Hospitality trade sets new millennium targets
Hospitality 2000 challenges the industry to devise targets to raise skill levels to help improve the competitiveness of the UK economy. The industry has set itself eight challenging targets to be accomplished by the end of the year 2000. Research has found that 74 per cent of part-time staff had received no training since leaving education. Only 18 per cent of employers were aware of the training services available.
David Harbourne, chief executive of the Hospitality Training Foundation, said: "Our research has shown that we are facing a period of tremendous growth and at the same time there is a massive training need as we tackle the problems of skills shortages within the industry. If the industry is to maintain its momentum and position as one of the largest UK employers (7 per cent of the total workforce) then it needs practical help and guidance.
"Employers already recognise that the industry faces recruitment difficulties and that the ratio of unfilled vacancies is higher than for any other industry.
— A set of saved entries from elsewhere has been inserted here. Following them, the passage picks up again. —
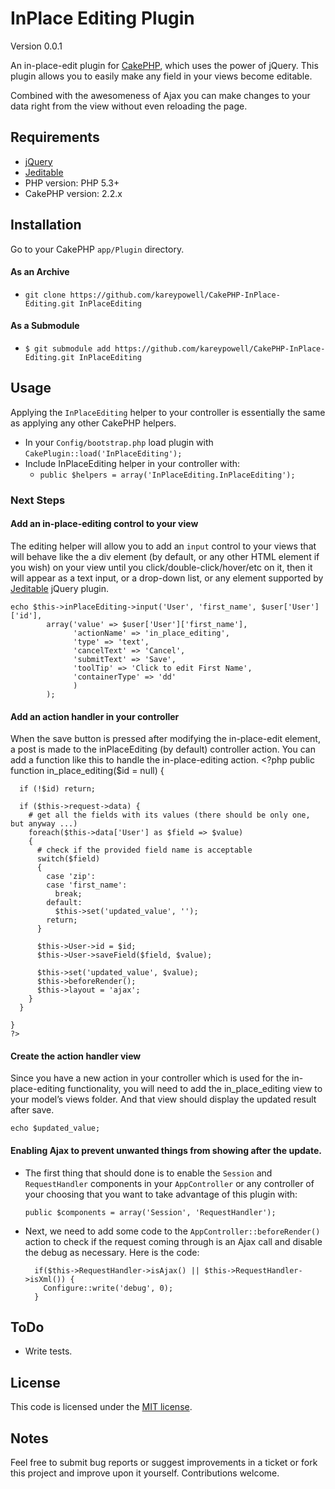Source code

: # InPlace Editing Plugin

Version 0.0.1

An in-place-edit plugin for [CakePHP](http://cakephp.org), which uses the power of jQuery. This plugin allows you to easily make any field in your views become editable.

Combined with the awesomeness of Ajax you can make changes to your data right from the view without even reloading the page.

## Requirements

* [jQuery](http://jquery.com/)
* [Jeditable](http://www.appelsiini.net/projects/jeditable)
* PHP version: PHP 5.3+
* CakePHP version: 2.2.x

## Installation

Go to your CakePHP `app/Plugin` directory.

#### As an Archive  

* `git clone https://github.com/kareypowell/CakePHP-InPlace-Editing.git InPlaceEditing`

#### As a Submodule

* `$ git submodule add https://github.com/kareypowell/CakePHP-InPlace-Editing.git InPlaceEditing`

## Usage

Applying the `InPlaceEditing` helper to your controller is essentially the same as applying any other CakePHP helpers.

* In your `Config/bootstrap.php` load plugin with `CakePlugin::load('InPlaceEditing');`
* Include InPlaceEditing helper in your controller with:
  * `public $helpers = array('InPlaceEditing.InPlaceEditing');`

### Next Steps

#### Add an in-place-editing control to your view

The editing helper will allow you to add an `input` control to your views that will behave like the a div element (by default, or any other HTML element if you wish) on your view until you click/double-click/hover/etc on it, then it will appear as a text input, or a drop-down list, or any element supported by [Jeditable](http://www.appelsiini.net/projects/jeditable) jQuery plugin.
  
    echo $this->inPlaceEditing->input('User', 'first_name', $user['User']['id'],
            array('value' => $user['User']['first_name'],
                  'actionName' => 'in_place_editing',
                  'type' => 'text',
                  'cancelText' => 'Cancel',
                  'submitText' => 'Save',
                  'toolTip' => 'Click to edit First Name',
                  'containerType' => 'dd'
                  )
            );

#### Add an action handler in your controller

When the save button is pressed after modifying the in-place-edit element, a post is made to the inPlaceEditing (by default) controller action. You can add a function like this to handle the in-place-editing action.
    <?php
    public function in_place_editing($id = null) {
      
      if (!$id) return;

      if ($this->request->data) {
        # get all the fields with its values (there should be only one, but anyway ...)
        foreach($this->data['User'] as $field => $value)
        {
          # check if the provided field name is acceptable
          switch($field)
          {
            case 'zip':
            case 'first_name':
              break;
            default:
              $this->set('updated_value', '');
            return;
          }
           
          $this->User->id = $id;
          $this->User->saveField($field, $value);
           
          $this->set('updated_value', $value);
          $this->beforeRender(); 
          $this->layout = 'ajax';
        }
      }
      
    }
    ?>

#### Create the action handler view

Since you have a new action in your controller which is used for the in-place-editing functionality, you will need to add the in_place_editing view to your model’s views folder. And that view should display the updated result after save.

    echo $updated_value;

#### Enabling Ajax to prevent unwanted things from showing after the update.

* The first thing that should done is to enable the `Session` and `RequestHandler` components in your `AppController` or any controller of your choosing that you want to take advantage of this plugin with:

  `public $components = array('Session', 'RequestHandler');`

* Next, we need to add some code to the `AppController::beforeRender()` action to check if the request coming through is an Ajax call and disable the debug as necessary. Here is the code:

        if($this->RequestHandler->isAjax() || $this->RequestHandler->isXml()) {  
          Configure::write('debug', 0);
        }


## ToDo

* Write tests.

## License

This code is licensed under the [MIT license](http://www.opensource.org/licenses/mit-license.php).

## Notes

Feel free to submit bug reports or suggest improvements in a ticket or fork this project and improve upon it yourself. Contributions welcome.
Using the targets will also help employers understand the value of maximising the potential of their staff to help take their business and the industry forward as a key player in the UK economy," he said.
There are more than 250,000 businesses in hospitality. The aim by the end of the year 2000 is that the industry will have: * 75 per cent of employers involved in the development of staff skills; * 75 per cent of employers evaluating and addressing training needs and planning appropriate activities each year; * 75 per cent of employers aware of the purpose and benefits of Investors in People, Modern Apprenticeships, national vocational qualifications or Scottish vocational qualifications; * at least half of employers offering such qualifications to staff; * 10,000 young people working towards a Modern Apprenticeship and 4,000 to have completed one; * 60 per cent of employees with relevant qualifications; * 1,000 organisations with Investors in People status; * 75 per cent of employers have forging links with education to promote the industry to young people.